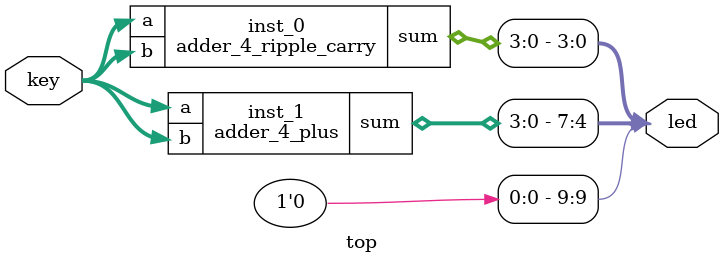
<source format=v>
module adder_1
(
    input  a,
    input  b,
    input  carry_in,
    output sum,
    output carry_out
);

    wire p = a ^ b;
    wire q = a & b;

    assign sum       = p ^ carry_in;
    assign carry_out = q | (p & carry_in);

endmodule

module adder_4_ripple_carry
(
    input  [3:0] a,
    input  [3:0] b,
    output [3:0] sum
);

    wire [2:0] carry;

    adder_1 inst_0 (a [0], b [0], 1'b0,      sum [0], carry [0]);
    adder_1 inst_1 (a [1], b [1], carry [0], sum [1], carry [1]);
    adder_1 inst_2 (a [2], b [2], carry [1], sum [2], carry [2]);
    adder_1 inst_3 (a [3], b [3], carry [2], sum [3],          );

endmodule

module adder_4_plus
(
    input  [3:0] a,
    input  [3:0] b,
    output [3:0] sum
);

    assign sum = a + b;

endmodule

module top
(
    input  [3:0] key,
    output [9:0] led
);

    adder_4_ripple_carry inst_0 (key, key, led [3:0]);
    adder_4_plus         inst_1 (key, key, led [7:4]);
    
    assign led [9] = 1'b0;

endmodule

</source>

**YOUR GOAL:** The entire listing above, word for word and without pictures, is what should be output.

**OUTPUT FOR THIS EXERCISE:**
<source format=v>
module adder_1
(
    input  a,
    input  b,
    input  carry_in,
    output sum,
    output carry_out
);

    wire p = a ^ b;
    wire q = a & b;

    assign sum       = p ^ carry_in;
    assign carry_out = q | (p & carry_in);

endmodule

module adder_4_ripple_carry
(
    input  [3:0] a,
    input  [3:0] b,
    output [3:0] sum
);

    wire [2:0] carry;

    adder_1 inst_0 (a [0], b [0], 1'b0,      sum [0], carry [0]);
    adder_1 inst_1 (a [1], b [1], carry [0], sum [1], carry [1]);
    adder_1 inst_2 (a [2], b [2], carry [1], sum [2], carry [2]);
    adder_1 inst_3 (a [3], b [3], carry [2], sum [3],          );

endmodule

module adder_4_plus
(
    input  [3:0] a,
    input  [3:0] b,
    output [3:0] sum
);

    assign sum = a + b;

endmodule

module top
(
    input  [3:0] key,
    output [9:0] led
);

    adder_4_ripple_carry inst_0 (key, key, led [3:0]);
    adder_4_plus         inst_1 (key, key, led [7:4]);
    
    assign led [9] = 1'b0;

endmodule

</source>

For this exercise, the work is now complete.